Eventually, new regulations on amphetamines helped reduce demand for the drugs. Then, the ADHD crisis hit.  According to the authors, 20% of boys currenlty attending school will be diagnosed with, and medicated for, ADHD. In a sense, we're conducting a huge experiment on the effects of long-term amphetamine use on the male population. While some percentage of the boys may need medication, when prescriptions hit 1/5 of the population, we've probably crossed the line into medicating 'normal' rather than 'ill.'

Friday, June 14, 2013


Welcome to the ADHD Guide to Life and Literature. I've lived my whole life with ADHD, and have built a successful career as a freelance writer and educator. This site exists to introduce readers to my ADHD Literature Guides and to share useful research, tips, and advice about living with ADHD.

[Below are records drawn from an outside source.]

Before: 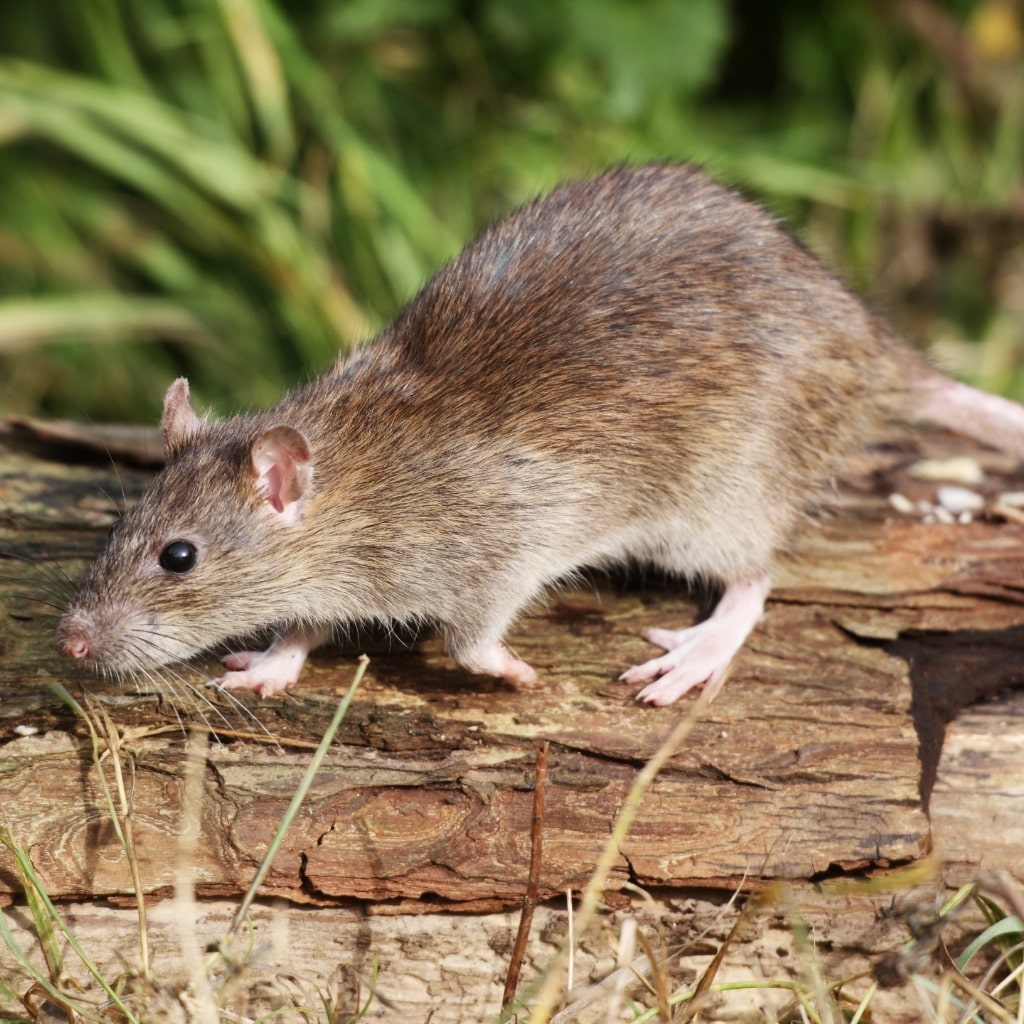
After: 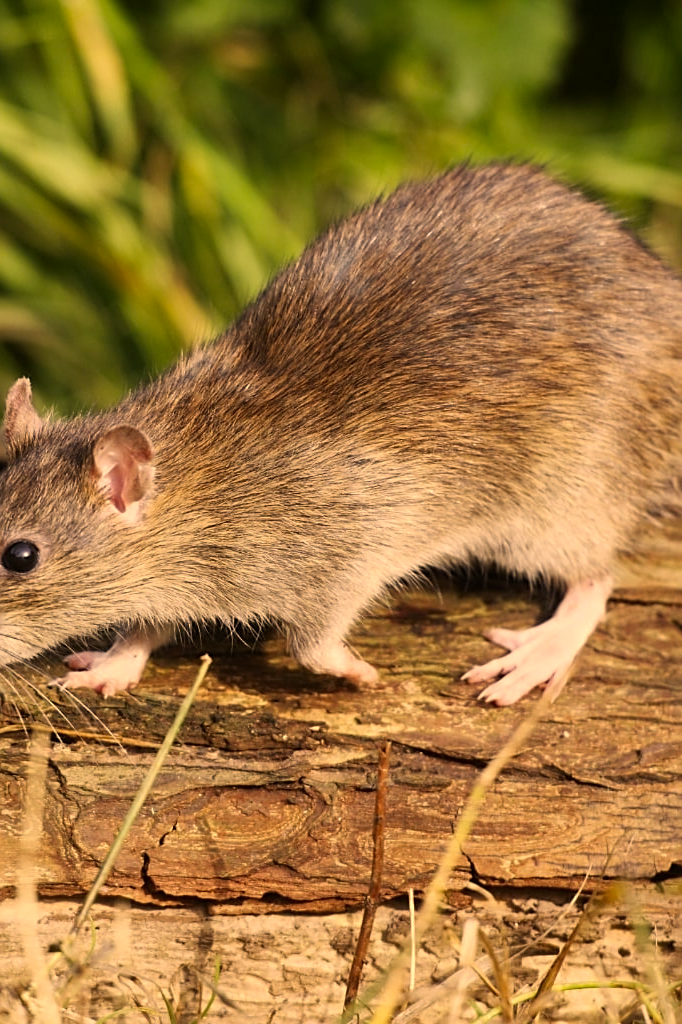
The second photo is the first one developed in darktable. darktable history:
crop: left 15.434%, right 17.922%
sharpen: on, module defaults
color correction: highlights a* 14.83, highlights b* 31.3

In addition to ruthlessly flogging my entertaining literature guides (because, lets face it, most study guides are harder to slog through than the books they claim to represent), this site will also feature articles on succeeding at academics and life with ADHD.

Expect upcoming articles on homeschooling with ADHD, overcoming procrastination, parenting your ADHD kids, and various updates on the latest ADHD research.  I hope that you'll find this site and my literature guides indispensable tools for living with ADHD.